Abstract

Todetermine, in a retrospective analysis of a large cohort of stage III non-small cell lung cancer patients treated with curative intent at our institution, whether having a pathologic complete response (pCR) influenced overall survival (OS) or freedom from recurrence (FFR) in patients who underwent definitive (≥60Gy) neoadjuvant doses of chemoradiation (CRT). At our institution, 355 patients with locally advanced non-small cell lung cancer were treated with curative intent with definitive CRT (January 2000-December 2013), of whom 111 underwent mediastinal reassessment for possible surgical resection. Ultimately 88 patients received trimodality therapy. Chi-squared analysis was used to compare categorical variables.
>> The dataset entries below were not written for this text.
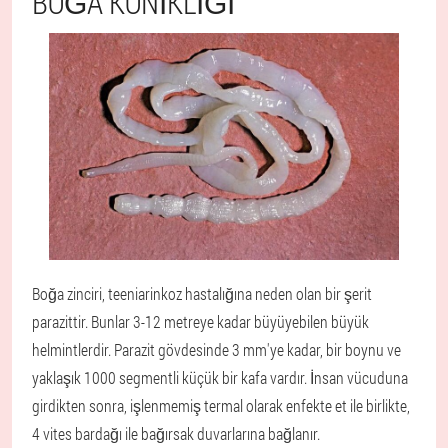
BOĞA KONIKLIĞI
Boğa zinciri, teeniarinkoz hastalığına neden olan bir şerit
parazittir. Bunlar 3-12 metreye kadar büyüyebilen büyük
helmintlerdir. Parazit gövdesinde 3 mm'ye kadar, bir boynu ve
yaklaşık 1000 segmentli küçük bir kafa vardır. İnsan vücuduna
girdikten sonra, işlenmemiş termal olarak enfekte et ile birlikte,
4 vites bardağı ile bağırsak duvarlarına bağlanır.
The Kaplan-Meier analysis was performed to estimate OS and FFR, with Cox regression used to determine the absolute hazards. Using high-dose neoadjuvant CRT, we observed a mediastinal nodal clearance (MNC) rate of 74% (82 of 111 patients) and pCR rate of 48% (37 of 77patients). With a median follow-up of 34.2months (range, 3-177months), MNC resulted in improved OS and FFR on both univariate (OS: hazard ratio [HR] 0.455, 95% confidence interval [CI] 0.272-0.763, P=.004; FFR: HR 0.426, 95% CI 0.250-0.726, P=.002) and multivariate analysis (OS: HR 0.460, 95% CI 0.239-0.699, P=.001; FFR: HR 0.455, 95% CI 0.266-0.778, P=.004). However, pCR did not independently impact OS (P=.918) or FFR (P=.474). Mediastinal nodal clearance after CRT continues to be predictive of improved survival for patients undergoing trimodality therapy. However, a pCR at both the primary and mediastinum did not further improve survival outcomes. Future therapies should focus on improving MNC to encourage more frequent use of surgery and might justify use of preoperative CRT over chemotherapy alone.